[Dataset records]
=====
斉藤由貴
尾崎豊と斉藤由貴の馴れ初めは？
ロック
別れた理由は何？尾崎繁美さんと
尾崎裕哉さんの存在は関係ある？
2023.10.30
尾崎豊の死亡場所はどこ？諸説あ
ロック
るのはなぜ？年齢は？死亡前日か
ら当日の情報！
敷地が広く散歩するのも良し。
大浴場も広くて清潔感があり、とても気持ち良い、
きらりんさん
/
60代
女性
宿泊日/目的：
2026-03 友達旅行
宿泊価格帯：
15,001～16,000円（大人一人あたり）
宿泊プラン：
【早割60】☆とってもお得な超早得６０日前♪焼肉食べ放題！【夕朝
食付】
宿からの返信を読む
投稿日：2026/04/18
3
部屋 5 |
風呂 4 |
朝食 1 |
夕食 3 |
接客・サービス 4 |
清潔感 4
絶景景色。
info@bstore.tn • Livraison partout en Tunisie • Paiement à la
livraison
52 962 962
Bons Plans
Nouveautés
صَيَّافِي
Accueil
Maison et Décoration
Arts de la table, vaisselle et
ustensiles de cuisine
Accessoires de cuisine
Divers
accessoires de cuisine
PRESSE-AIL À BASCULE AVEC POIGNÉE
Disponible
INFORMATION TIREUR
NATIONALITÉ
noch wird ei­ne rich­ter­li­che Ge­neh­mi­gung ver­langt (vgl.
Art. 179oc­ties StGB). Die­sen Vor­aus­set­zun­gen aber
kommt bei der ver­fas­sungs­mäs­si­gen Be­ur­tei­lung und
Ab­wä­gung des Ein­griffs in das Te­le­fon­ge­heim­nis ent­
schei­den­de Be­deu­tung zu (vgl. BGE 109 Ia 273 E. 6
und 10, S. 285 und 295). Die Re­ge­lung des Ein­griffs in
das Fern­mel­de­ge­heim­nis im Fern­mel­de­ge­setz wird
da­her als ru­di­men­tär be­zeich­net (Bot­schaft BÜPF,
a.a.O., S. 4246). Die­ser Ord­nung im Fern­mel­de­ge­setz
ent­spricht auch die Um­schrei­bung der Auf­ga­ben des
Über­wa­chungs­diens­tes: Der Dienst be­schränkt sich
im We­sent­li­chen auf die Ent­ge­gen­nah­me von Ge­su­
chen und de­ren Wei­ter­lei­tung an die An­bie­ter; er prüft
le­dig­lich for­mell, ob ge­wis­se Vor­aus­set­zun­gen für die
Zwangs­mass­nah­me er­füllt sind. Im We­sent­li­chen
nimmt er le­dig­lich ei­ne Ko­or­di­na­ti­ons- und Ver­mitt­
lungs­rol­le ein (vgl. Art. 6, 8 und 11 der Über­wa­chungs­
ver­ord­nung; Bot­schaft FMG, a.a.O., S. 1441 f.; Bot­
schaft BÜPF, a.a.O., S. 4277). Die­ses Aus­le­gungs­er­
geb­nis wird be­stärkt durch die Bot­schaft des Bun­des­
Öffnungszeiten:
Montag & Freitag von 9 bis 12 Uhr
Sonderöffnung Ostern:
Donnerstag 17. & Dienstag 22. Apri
=====
# Assigned task
Only a number is wanted here: how many lines of the records above hold the word "tung".

# Finished exercise
2